Author here. You are 100% correct that Pony makes a strong claim about being deadlock-free: "It’s deadlock free. This one is easy, because Pony has no locks at all! So they definitely don’t deadlock, because they don’t exist." (from the first page of the tutorial). Sylvan Clebsch is a really smart guy and Pony is a stunning piece of engineering based on rigorous analysis. He would surely know.

So far as I can determine, this part of the claim is true: it makes no use of locks, not in the runtime and none are surfaced to the Pony programmer. The only synchronization mechanism that Pony makes use of is the MPSC queues that make possible message passing between actors. Each actor has its own queue, and it is only "active" when it has messages on its queue that need to serviced. The work-stealing scheduler will give every actor with messages an opportunity to process at least one message. When it does so, it never blocks and (hopefully) finishes with no requirement to return a result to any other actor (although it may be pass messages to other actors if it wishes).

Now consider Wikipedia's definition of a deadlock: "a deadlock is a state in which each member of a group is waiting for another member, including itself, to take action, such as sending a message or more commonly releasing a lock". Notice that deadlocks can occur not only because of locks (which Pony does not have), but also because of waiting on another actor to send a message. The wiki article lists four conditions for a deadlock, which (it turns out) can also occur in a message-passing architecture.

How would Pony trigger this sort of deadlock? Consider implementing the dining philosophers problem in Pony by having the main actor spawn five fork actors (with on-table state) and then five philosopher actors, telling each the fork actor to their left and the fork actor to their right. The philosopher actors all wake up hungry, so they reach for their left fork first, by sending it an acquire message and then effectively suspend. If the left fork A is in on-table state, it changes its state to indicate it has been acquired by a specific philosopher and sends a message back to the philosopher to say it has been acquired. That reactivates the philospher to now send an acquire message to the right fork B. But maybe by this point in time another philosopher has already acquired that right fork B as its left fork! So it sends a message back to the requesting philosopher to say it is not currently available to be acquired, try again later.

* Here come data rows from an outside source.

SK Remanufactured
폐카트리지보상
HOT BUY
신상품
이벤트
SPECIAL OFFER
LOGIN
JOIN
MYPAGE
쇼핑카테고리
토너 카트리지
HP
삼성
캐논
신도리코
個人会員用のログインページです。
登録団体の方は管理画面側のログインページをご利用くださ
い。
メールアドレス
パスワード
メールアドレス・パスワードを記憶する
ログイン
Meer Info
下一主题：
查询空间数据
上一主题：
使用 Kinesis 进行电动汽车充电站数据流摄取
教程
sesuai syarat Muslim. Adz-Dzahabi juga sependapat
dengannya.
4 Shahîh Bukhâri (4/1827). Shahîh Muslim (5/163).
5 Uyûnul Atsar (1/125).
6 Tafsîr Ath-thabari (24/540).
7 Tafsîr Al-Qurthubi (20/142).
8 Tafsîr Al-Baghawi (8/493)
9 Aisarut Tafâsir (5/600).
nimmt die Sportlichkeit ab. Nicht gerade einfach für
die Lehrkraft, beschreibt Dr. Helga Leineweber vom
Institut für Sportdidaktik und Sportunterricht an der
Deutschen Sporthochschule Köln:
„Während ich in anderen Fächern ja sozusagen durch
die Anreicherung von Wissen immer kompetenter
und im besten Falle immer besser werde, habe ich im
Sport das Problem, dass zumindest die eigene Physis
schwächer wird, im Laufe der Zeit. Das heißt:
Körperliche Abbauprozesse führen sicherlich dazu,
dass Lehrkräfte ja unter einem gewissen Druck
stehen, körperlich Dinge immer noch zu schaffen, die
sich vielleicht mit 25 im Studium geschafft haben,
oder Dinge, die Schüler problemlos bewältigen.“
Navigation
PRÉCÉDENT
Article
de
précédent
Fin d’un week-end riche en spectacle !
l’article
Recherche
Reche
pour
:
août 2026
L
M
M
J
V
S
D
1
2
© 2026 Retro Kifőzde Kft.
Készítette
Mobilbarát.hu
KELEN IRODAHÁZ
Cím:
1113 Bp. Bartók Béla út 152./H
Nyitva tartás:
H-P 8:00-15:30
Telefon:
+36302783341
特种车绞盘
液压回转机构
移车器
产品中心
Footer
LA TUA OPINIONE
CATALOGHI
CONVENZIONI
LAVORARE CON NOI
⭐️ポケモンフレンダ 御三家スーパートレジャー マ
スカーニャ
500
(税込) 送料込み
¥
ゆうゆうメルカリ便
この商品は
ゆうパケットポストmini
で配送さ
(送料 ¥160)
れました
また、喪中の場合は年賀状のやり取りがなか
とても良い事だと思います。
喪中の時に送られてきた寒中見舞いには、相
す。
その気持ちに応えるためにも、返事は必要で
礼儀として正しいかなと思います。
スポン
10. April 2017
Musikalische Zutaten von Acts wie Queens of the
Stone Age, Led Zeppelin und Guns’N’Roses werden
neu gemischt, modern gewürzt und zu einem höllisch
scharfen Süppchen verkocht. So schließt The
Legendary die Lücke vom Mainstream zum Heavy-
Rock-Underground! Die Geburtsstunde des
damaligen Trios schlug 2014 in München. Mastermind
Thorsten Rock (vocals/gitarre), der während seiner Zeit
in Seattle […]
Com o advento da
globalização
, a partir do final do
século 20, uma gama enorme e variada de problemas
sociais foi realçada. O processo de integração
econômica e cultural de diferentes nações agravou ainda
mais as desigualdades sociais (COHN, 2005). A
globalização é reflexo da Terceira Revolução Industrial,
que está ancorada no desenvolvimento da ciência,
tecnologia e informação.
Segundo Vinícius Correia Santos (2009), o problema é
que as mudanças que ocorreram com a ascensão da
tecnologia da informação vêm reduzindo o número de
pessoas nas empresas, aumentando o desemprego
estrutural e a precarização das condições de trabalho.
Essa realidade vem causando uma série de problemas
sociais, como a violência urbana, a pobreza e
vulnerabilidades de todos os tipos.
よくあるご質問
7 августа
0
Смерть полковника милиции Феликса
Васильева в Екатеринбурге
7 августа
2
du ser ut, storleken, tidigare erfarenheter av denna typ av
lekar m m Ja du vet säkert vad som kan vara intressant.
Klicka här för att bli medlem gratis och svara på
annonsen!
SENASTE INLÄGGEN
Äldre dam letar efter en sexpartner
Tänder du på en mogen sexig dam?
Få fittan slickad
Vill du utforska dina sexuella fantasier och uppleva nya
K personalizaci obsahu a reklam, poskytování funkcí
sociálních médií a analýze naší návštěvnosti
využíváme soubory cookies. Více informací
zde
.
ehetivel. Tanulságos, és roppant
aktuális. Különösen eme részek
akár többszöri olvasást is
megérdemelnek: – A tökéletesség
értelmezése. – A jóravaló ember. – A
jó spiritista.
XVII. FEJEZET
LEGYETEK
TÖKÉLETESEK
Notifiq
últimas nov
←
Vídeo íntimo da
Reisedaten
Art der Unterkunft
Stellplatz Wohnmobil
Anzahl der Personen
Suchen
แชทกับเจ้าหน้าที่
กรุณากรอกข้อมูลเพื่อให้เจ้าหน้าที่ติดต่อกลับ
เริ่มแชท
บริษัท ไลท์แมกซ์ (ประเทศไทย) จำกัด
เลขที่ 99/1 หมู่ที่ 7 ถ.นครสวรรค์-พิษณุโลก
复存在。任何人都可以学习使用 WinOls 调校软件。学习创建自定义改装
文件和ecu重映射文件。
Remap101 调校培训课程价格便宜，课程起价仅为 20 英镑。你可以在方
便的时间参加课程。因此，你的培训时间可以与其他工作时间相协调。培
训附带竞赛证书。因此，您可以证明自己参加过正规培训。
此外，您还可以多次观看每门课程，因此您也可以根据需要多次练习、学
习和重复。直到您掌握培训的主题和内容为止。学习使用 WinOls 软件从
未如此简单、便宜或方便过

If you walk through this implications of this carefully, you will see that although every philosopher is getting activated by messages regularly, at a certain point in time it is possible that meaningful forward progress can cease for at least one philosopher. At least some philosophers will starve, because they become deadlocked in not being able to get two forks needed to eat, because they are effectively contending over access to shared resources.

The situation is semantically equivalent to when we use locks for forks instead. And if we apply Dijkstra's partial order to how the philosopher actors acquire their forks in an actor-based message passing architecture, the deadlock risk vanishes and all the philosophers have a reasonable chance, eventually, to eat and therefore guarantee eventual forward progress.

Does this explanation of an example satisfy your question?


Is this meaningfully different than a "livelock"?


> not just because they choose not to progress

To a computer, what's the difference? Instructions are instructions.


AIUI, Pony programs don't have a blocking wait. They terminate if they are idle.


AIUI actors are regularly idle. However, you are right that Pony offers a clever mechanism not offered by Erlang, which allows an actor to effectively despawn itself. I believe how it does this is to notice when no other actor has a reference to it. If no other actor has a reference to it, no one cannot send it any messages. If it has no messages in its queue and it is idle (not currently dispatched on a message), we know it will never again receive any messages, and therefore it is safe to free itself because it will never again have work to do.